Date Published: November 6, 2018
Publisher: Public Library of Science
Author(s): Effy Vayena, Alessandro Blasimme, I. Glenn Cohen
Abstract: Effy Vayena and colleagues argue that machine learning in medicine must offer data protection, algorithmic transparency, and accountability to earn the trust of patients and clinicians.
Partial Text: MLm algorithms use data that are subject to privacy protections, requiring that developers pay close attention to ethical and regulatory restrictions at each stage of data processing. Data provenance and consent for use and reuse are of particular importance [4,5], especially for MLm that requires considerable amounts and large varieties of data. It is very likely that such disparate data will have different conditions of use and/or be bound by different legal protections. A prominent example is the newly enacted European General Data Protection Regulation (GDPR), which sets out specific informed consent requirements for data uses and grants data subjects several rights that must be respected by those processing their data . Moreover, this law applies to data from residents of the European Union (EU) irrespective of where the data are processed. Data that are used to train algorithms must have the necessary use authorizations, but determining which data uses are permitted for a given purpose is not an easy feat. This will also depend on data type, jurisdiction, purpose of use, and oversight models.
The computer science adage goes, “garbage in, garbage out.” This is especially true for MLm, since the data sets on which MLm models are trained and validated are essential in ensuring the ethical use of predictive algorithms. Poorly representative training data sets can introduce biases into MLm-trained algorithms. “Bias” is a fraught term, with at least two archetypes common in medical data. First are cases in which the data sources themselves do not reflect true epidemiology within a given demographic, as for instance in population data biased by the entrenched overdiagnosis of schizophrenia in African Americans . Second are cases in which an algorithm is trained on a data set that does not contain enough members of a given demographic—for instance, an algorithm trained mostly on data from older white men. Such an algorithm would make poor predictions, for example, among younger black women. If algorithms trained on data sets with these characteristics are adopted in healthcare, they have the potential to exacerbate health disparities .

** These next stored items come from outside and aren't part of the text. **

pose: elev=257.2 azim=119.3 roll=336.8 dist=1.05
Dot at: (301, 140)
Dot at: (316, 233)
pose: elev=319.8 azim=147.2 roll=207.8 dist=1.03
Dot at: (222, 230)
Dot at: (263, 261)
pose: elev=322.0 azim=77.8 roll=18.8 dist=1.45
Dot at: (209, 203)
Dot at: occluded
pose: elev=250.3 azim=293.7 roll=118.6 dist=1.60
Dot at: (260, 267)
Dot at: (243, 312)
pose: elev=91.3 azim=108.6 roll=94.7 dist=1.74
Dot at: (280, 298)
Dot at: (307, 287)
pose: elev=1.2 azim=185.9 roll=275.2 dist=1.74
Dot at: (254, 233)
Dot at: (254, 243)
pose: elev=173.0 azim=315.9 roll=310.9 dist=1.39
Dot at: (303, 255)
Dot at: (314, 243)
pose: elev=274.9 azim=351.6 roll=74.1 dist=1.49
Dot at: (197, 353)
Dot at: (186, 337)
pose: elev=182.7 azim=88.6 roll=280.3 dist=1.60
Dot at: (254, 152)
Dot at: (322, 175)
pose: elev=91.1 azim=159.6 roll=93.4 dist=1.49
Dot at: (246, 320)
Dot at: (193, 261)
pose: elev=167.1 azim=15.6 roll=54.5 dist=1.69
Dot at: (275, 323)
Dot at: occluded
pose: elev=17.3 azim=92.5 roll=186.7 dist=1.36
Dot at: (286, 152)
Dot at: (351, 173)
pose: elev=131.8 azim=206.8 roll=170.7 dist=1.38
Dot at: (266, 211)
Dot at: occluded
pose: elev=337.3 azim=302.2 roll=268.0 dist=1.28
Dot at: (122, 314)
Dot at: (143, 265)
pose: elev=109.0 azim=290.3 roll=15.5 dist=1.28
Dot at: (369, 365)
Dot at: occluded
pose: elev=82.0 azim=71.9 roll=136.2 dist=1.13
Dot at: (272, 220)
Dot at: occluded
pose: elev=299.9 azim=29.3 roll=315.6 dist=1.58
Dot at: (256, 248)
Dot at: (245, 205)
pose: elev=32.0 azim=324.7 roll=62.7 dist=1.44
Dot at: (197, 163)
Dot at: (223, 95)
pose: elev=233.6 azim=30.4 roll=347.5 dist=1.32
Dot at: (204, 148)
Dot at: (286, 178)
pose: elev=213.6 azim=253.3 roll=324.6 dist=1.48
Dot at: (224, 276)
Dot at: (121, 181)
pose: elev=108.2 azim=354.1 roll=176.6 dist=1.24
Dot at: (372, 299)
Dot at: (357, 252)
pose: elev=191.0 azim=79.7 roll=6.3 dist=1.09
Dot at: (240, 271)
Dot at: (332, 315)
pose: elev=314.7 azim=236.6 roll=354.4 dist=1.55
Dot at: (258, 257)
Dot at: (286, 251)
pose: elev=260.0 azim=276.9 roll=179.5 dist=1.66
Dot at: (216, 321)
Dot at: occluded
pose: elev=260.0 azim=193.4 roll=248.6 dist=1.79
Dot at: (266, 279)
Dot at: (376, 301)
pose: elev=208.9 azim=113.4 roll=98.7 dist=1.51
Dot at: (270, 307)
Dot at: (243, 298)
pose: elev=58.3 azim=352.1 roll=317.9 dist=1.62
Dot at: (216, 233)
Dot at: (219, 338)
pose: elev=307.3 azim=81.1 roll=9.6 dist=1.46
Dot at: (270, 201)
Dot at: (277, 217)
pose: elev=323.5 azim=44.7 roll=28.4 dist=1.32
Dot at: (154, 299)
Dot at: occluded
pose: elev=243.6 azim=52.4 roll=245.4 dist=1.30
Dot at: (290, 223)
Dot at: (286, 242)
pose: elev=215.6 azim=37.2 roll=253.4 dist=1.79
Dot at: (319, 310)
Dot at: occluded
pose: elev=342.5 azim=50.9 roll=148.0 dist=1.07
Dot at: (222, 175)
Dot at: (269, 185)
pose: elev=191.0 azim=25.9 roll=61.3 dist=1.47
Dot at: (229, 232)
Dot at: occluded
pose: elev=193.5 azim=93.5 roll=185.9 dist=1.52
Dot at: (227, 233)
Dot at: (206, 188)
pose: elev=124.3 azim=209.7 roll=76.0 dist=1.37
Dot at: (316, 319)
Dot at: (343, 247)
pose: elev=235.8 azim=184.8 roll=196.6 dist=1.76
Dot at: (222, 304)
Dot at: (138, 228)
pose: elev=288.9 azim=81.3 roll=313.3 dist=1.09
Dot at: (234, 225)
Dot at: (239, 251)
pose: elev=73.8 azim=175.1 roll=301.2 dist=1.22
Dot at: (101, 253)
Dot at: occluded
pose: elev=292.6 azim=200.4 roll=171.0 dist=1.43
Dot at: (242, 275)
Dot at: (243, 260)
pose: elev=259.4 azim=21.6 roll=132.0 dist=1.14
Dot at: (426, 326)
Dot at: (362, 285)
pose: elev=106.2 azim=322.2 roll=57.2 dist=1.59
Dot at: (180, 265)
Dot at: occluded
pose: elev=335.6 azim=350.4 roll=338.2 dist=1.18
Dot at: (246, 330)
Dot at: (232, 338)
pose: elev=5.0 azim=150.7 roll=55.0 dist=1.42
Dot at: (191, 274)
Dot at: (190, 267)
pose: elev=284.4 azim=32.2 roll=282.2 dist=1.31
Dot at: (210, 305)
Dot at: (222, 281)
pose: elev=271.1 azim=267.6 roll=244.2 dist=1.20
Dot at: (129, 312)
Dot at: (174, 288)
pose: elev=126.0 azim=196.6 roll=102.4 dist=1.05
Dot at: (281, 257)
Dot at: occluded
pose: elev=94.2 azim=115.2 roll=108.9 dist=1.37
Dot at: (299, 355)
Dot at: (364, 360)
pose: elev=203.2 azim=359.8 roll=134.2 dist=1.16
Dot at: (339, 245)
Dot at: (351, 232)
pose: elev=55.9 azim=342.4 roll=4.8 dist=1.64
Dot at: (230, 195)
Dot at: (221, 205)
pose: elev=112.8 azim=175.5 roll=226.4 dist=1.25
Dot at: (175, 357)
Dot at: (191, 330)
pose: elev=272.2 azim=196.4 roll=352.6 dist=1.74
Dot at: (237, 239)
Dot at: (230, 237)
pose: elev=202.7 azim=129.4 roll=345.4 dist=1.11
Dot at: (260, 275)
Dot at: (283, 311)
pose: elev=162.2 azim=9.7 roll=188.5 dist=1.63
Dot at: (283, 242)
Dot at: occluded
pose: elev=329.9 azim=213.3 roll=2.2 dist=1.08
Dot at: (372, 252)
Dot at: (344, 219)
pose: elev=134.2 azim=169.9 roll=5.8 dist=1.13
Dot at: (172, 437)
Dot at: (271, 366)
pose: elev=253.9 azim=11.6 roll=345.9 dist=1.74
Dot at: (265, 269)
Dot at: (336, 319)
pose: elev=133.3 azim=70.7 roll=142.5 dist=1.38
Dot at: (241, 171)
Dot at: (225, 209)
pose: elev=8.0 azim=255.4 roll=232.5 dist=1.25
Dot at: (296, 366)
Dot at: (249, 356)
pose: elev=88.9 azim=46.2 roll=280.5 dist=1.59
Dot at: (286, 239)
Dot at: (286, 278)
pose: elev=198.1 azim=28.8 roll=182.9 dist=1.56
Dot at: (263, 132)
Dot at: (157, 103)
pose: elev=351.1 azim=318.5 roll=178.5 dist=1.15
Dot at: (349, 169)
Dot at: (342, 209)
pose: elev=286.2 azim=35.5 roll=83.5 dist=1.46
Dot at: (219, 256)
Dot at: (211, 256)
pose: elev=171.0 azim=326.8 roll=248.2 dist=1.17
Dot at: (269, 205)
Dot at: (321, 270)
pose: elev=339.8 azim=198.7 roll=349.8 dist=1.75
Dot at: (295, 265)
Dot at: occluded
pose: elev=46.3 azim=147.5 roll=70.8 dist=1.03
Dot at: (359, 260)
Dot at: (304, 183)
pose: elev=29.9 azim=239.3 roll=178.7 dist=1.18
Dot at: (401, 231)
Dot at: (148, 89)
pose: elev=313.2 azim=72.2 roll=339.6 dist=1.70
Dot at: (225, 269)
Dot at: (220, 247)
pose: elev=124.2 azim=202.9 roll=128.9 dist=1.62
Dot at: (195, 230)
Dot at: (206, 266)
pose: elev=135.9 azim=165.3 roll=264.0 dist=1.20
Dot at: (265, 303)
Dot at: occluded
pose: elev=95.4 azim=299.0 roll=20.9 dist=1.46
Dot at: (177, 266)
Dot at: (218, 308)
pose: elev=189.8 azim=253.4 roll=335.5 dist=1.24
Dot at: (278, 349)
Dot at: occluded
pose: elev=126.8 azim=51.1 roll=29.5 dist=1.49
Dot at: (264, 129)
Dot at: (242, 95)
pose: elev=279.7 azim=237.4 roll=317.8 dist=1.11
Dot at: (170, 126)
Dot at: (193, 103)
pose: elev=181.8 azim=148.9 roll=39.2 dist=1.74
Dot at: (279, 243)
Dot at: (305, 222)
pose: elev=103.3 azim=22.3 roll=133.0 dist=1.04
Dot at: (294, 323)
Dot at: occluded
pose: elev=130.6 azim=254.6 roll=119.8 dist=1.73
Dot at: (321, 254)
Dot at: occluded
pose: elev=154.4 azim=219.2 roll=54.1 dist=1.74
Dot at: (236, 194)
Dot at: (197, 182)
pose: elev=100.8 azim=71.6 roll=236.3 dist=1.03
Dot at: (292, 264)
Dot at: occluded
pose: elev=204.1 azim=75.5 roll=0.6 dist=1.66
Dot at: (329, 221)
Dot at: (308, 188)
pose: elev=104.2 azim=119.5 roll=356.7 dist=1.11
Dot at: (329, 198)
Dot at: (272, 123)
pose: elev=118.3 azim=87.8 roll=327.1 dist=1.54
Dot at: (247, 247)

Perhaps the MLm raising the most difficult ethical and legal questions—and the greatest challenge to current modes of regulation—is represented by noninterpretable, so-called black-box algorithms, the inner logic of which remains hidden even to their developers. This lack of transparency can preclude the mechanistic interpretation of MLm-based assessments and, in turn, reduce their trustworthiness. Moreover, the disclosure of basic yet meaningful details about medical treatment to patients—a fundamental tenet of medical ethics—requires that the doctors themselves grasp at least the fundamental inner workings of the devices they use. Therefore, for MLm to be ethical, developers must communicate to their end users—doctors—the general logic behind MLm-based decisions. Some degree of explainability may also be required to justify the clinical validation of MLm in prospective studies and randomized clinical trials. In the case of fully automated medical decisions, the level of risk associated with the procedure may determine whether and how information should be provided to patients about the presence of MLm-based technologies employed to guide their care. Communicating with patients about the use of MLm technologies may increase their trust and acceptance, which the survey data discussed above suggest is an ongoing concern.
The clinical use of MLm may transform existing modes of healthcare delivery. MLm will be used in the clinical setting by healthcare professionals, be embedded in smart devices through the internet of things, and be used by patients themselves beyond the clinical setting for disease self-management of chronic conditions. The exponential growth of investment in MLm signals that research is accelerating, and more products may soon be targeting market entry. To merit the trust of patients and adoption by providers, MLm must fully align with data protection requirements, minimize the effects of bias, be effectively regulated, and achieve transparency. Addressing such ethical and regulatory issues as soon as possible is essential for avoiding unnecessary risks and pitfalls that will hinder further progress of MLm.